┌─ SELECTED PASSAGE

In order to avoid forest fires and reduce their number in the Republic of Sakha (Yakutia), the following measures can be taken:

  • conduct intensive forestry. Clean forests of felling residues decrease the amount of combustible material due to forest ecosystems.

  • performing prescribed burning in forests for preventive purposes. For example, carrying out controlled burning of dry grass, taking into account the optimal period when the forest is not ready to burn and the situation will be under human control. At the moment, in Russia, agricultural burns are prohibited at the legislative level.

  • provide long-term weather forecasts, which will allow for assessing and preparing for a forest fire situation in certain places.

For the implementation of such plans, the issues of financing such measures are important. Thus, the main investor in the Arctic regions of Russia is the state, which also provides state investments and infrastructure support. The budget of the Sakha Republic for 2021 is about 250 billion rubles, which is about $3.4 billion. In the Arctic regions of the Sakha Republic, much of the infrastructure was built during the Soviet era and is now quite old and poor. It needs renovation and, of course, requires very large investments to renovate houses and build new schools, kindergartens, hospitals, energy infrastructure, roads, and communications. The state budget of the Sakha Republic for the next 4 years envisages about 45 billion rubles for the Arctic regions. There is not enough funding for infrastructure development. There are problems with banking services in some settlements. Getting loans or mortgages is a big problem because banks have their systems of economic expediency. In very small localities, there are no ATMs, no bank offices, and no communication, because it is not economically feasible for the banks.

The adaptation of Indigenous peoples is also related to the economic development of their small communities based on the production of traditional products, mainly food, the development of creative industries, and various services. Reindeer husbandry, as one of the main traditional activities of Indigenous peoples, will continue to play an important role in preserving the culture, language, and traditions of Indigenous peoples. At the same time, it should play a central role in the economic development and modernization of Arctic Indigenous peoples. New economic models for reindeer husbandry that incorporate Indigenous traditional knowledge combined with new and innovative technology are needed to achieve this goal. Access to markets and the expansion of existing markets, including international markets, is crucial in this regard. Therefore, projects such as the use of the Northern Sea Route as a tool to access international markets are very important.

└─

* EXERCISE REQUIREMENTS:
A) In the Sakha (Yakutia) passage, what is the budget of the Sakha Republic for 2021?
B) Write out the Sakha (Yakutia) passage verbatim, everything from "In order to" down to "in certain places.".
C) What does the Sakha (Yakutia) passage say needs very large investments to renovate or build in the republic's Arctic regions?

┌─ EXTRACTED DATA

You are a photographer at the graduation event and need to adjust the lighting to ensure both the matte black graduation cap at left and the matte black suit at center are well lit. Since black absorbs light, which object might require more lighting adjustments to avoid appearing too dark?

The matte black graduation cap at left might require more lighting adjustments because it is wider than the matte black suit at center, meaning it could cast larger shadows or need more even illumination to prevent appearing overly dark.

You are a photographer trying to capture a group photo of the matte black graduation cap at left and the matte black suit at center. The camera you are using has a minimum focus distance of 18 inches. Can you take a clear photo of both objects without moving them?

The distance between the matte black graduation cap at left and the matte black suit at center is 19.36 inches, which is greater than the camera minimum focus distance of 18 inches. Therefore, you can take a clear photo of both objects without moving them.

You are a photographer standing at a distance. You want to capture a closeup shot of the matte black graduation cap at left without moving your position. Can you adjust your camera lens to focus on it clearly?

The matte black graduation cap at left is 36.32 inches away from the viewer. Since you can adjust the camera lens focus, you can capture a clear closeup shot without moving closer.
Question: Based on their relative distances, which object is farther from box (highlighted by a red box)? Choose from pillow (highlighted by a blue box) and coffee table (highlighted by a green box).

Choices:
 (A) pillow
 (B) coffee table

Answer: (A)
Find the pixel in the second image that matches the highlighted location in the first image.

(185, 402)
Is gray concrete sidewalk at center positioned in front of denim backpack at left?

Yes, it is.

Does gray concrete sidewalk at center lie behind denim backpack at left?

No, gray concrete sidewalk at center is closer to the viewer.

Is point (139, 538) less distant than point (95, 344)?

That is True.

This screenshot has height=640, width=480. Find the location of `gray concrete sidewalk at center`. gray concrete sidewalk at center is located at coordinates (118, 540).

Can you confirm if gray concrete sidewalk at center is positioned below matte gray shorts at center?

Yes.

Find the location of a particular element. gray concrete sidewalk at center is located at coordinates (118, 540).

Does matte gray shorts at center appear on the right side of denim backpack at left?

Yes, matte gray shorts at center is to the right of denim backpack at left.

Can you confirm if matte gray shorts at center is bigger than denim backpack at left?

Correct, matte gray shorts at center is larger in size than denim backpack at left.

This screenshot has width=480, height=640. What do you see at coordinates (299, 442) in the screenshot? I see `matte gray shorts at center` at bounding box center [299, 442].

└─

* RESULTS FOR THE EXERCISE:
A) About 250 billion rubles, which is about $3.4 billion.

B)
In order to avoid forest fires and reduce their number in the Republic of Sakha (Yakutia), the following measures can be taken:

  • conduct intensive forestry. Clean forests of felling residues decrease the amount of combustible material due to forest ecosystems.

  • performing prescribed burning in forests for preventive purposes. For example, carrying out controlled burning of dry grass, taking into account the optimal period when the forest is not ready to burn and the situation will be under human control. At the moment, in Russia, agricultural burns are prohibited at the legislative level.

  • provide long-term weather forecasts, which will allow for assessing and preparing for a forest fire situation in certain places.

C) Houses, schools, kindergartens, hospitals, energy infrastructure, roads, communications